Exercise brief — The required output is every line from the one with "vfov_deg: 53.0" through the final line of the data below, unchanged.

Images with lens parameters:
========
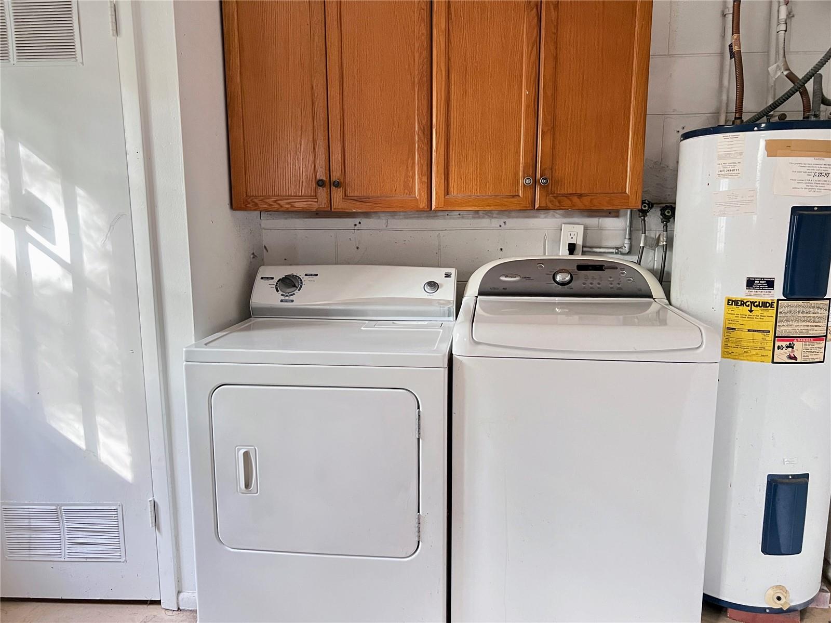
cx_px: 416
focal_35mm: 26
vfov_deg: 53.0
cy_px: 312
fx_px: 624
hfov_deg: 67.3
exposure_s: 1/60
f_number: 1.5
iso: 500
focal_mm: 5.7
========
Response box —
vfov_deg: 53.0
cy_px: 312
fx_px: 624
hfov_deg: 67.3
exposure_s: 1/60
f_number: 1.5
iso: 500
focal_mm: 5.7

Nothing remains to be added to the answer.